The back can mean so much, both security and rejection. He was a lonely man who in many ways stood outside life. But he was simultaneously very loving and warm. It's both closeness and distancing that lies in this back, says Niels Fredrik Dahl.
Restless Europe
The father was born in Egypt and was already placed in a boarding school in Geneva by his Norwegian parents as a child, something that came to characterize his life. Niels Fredrik Dahl sees him coming walking from Egypt, via Switzerland and up to Norway, through a Europe in flames. After his father's death in 2008, Niels Fredrik Dahl realized how little he knew about him.
In living life, I saw his back, to be able to write about him and give him a place, I had to turn him around so that he came walking towards me.
"Father's Back" will be published in Swedish translation by Gun-Britt Sundström at the beginning of next year.
No Swede
The Nordic Council's prize winners were presented in a pre-recorded TV program on Tuesday evening.
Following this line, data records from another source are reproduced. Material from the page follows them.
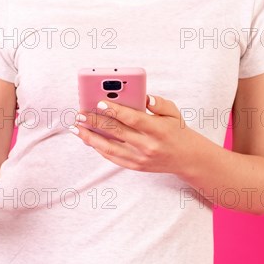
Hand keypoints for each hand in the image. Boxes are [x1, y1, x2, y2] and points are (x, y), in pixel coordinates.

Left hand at [69, 95, 195, 173]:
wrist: (187, 158)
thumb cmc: (176, 131)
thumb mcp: (173, 112)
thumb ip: (158, 103)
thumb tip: (143, 96)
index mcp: (158, 130)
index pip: (133, 119)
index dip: (115, 111)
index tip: (100, 102)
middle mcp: (148, 146)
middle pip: (117, 132)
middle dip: (96, 122)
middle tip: (80, 113)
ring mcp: (140, 158)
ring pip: (110, 148)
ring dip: (90, 137)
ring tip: (76, 128)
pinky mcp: (136, 166)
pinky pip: (113, 157)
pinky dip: (99, 148)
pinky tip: (88, 138)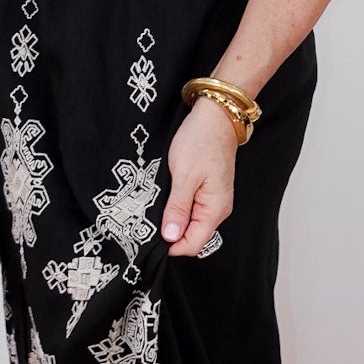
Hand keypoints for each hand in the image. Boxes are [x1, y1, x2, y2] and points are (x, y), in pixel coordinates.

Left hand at [160, 96, 237, 256]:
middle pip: (192, 237)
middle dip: (170, 234)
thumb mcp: (184, 175)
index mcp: (215, 209)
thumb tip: (171, 237)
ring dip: (172, 221)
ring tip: (154, 208)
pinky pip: (191, 211)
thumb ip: (178, 208)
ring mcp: (213, 201)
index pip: (193, 244)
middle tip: (146, 222)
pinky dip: (176, 209)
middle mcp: (217, 209)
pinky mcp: (206, 192)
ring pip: (190, 225)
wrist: (215, 117)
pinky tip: (164, 200)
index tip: (149, 238)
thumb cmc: (201, 141)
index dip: (171, 246)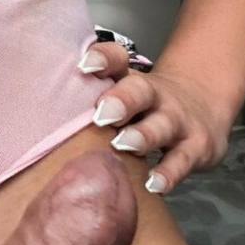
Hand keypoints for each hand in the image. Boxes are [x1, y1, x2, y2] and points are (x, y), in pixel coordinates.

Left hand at [90, 62, 236, 193]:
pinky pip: (182, 161)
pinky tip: (154, 185)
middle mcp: (155, 96)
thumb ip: (91, 101)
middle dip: (122, 100)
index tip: (84, 65)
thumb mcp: (124, 94)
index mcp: (131, 80)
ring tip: (124, 144)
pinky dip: (169, 174)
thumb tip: (41, 109)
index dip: (102, 59)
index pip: (117, 60)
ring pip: (161, 126)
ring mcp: (178, 121)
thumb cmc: (146, 106)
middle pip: (139, 91)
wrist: (203, 105)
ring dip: (142, 135)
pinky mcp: (197, 147)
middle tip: (102, 113)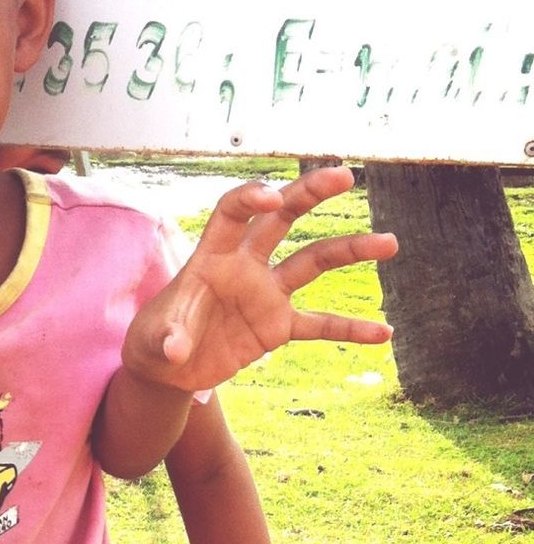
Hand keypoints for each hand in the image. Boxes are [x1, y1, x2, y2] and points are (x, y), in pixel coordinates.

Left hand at [123, 167, 397, 392]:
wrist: (167, 368)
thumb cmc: (155, 341)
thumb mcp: (153, 340)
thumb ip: (167, 338)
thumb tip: (174, 349)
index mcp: (212, 257)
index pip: (232, 214)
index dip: (250, 199)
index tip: (271, 196)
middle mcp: (245, 267)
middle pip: (282, 219)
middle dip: (309, 194)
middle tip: (345, 175)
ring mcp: (266, 294)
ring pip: (313, 262)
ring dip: (349, 250)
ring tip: (389, 242)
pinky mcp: (278, 326)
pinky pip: (319, 324)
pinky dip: (348, 329)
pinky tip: (382, 333)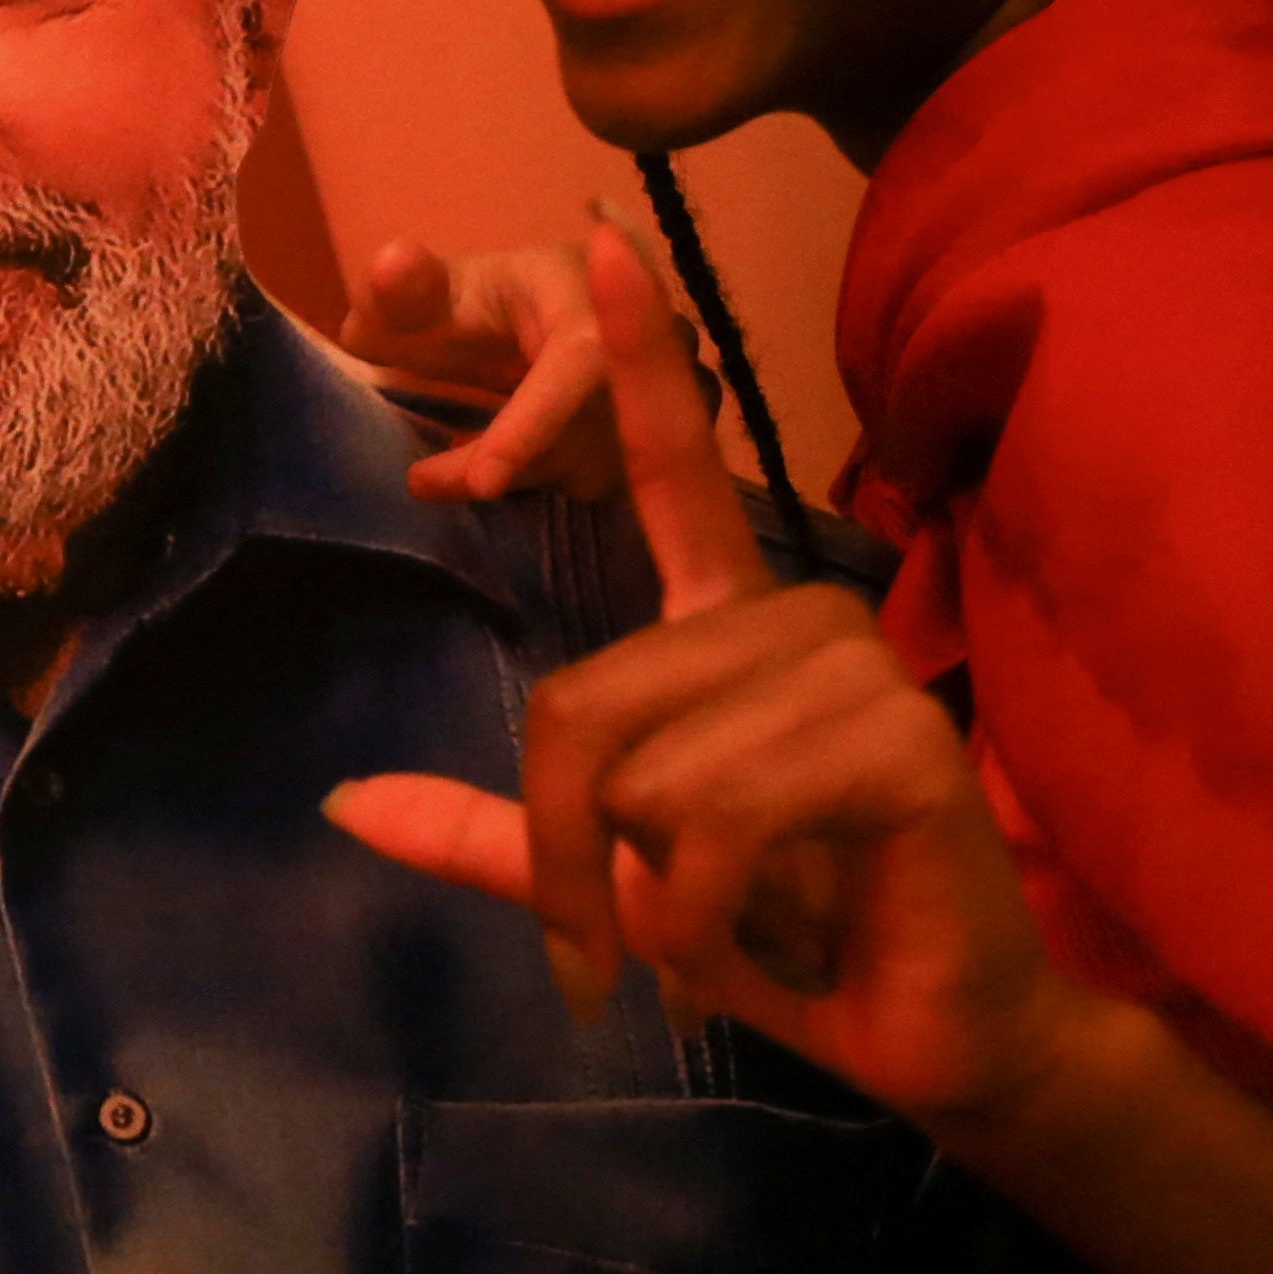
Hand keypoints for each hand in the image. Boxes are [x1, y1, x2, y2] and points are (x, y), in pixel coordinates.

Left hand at [323, 225, 1082, 1131]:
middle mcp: (792, 623)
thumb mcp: (616, 884)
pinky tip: (774, 937)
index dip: (633, 361)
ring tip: (738, 929)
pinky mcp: (894, 745)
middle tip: (638, 943)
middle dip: (575, 854)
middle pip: (581, 705)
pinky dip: (705, 915)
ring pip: (645, 772)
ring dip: (657, 898)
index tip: (598, 239)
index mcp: (728, 629)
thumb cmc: (780, 940)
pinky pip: (711, 819)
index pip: (673, 472)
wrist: (927, 1034)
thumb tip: (346, 804)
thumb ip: (499, 838)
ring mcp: (851, 672)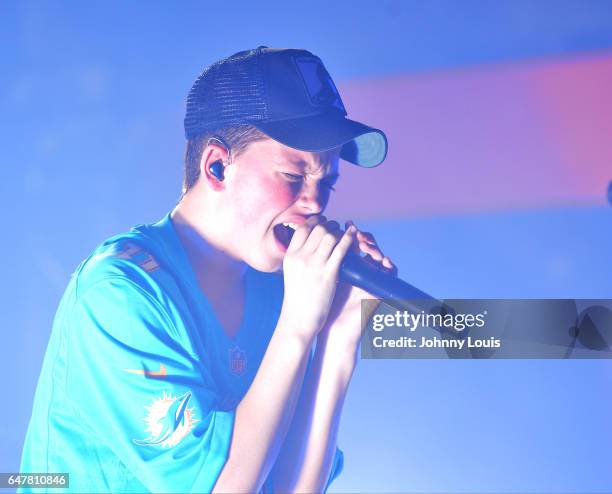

The children's and young adult literature prize goes to the Danish comic artist and illustrator Jakob Martin Strid for "The Fantastic Bus", the music prize to the Danish composer Rune Glerup for his violin concerto "About Light and Darkness" and the film prize to the Norwegian director Dag Johan Haugerud for "Sex", a drama comedy about two chimney sweeps with homoerotic desires.
The Icelandic architect Arnhildur Pálmadóttir receives the environmental prize for her focus on sustainability and reuse in urban planning.
All prize winners receive 300,000 Danish kronor.
The Nordic Council's prizes are awarded this year in Reykjavik and the Icelandic hosts have decided to make a pre-recorded TV program about the winners and nominees instead of a traditional award gala. It's been a long time since the award gala was broadcast live on TV in the Nordic countries and Bryndís Haraldsdóttir, chair of the Nordic Council's presidency, wants to try a new approach to reach a broader audience.
"We've had a pretty expensive gala that wasn't shown, we didn't really feel that it's what this is about", says Bryndís Haraldsdóttir.
In Iceland, the Faroe Islands, Finland, and Denmark, the program was shown on public service, but not in Sweden, where interested parties are referred to www.norden.org.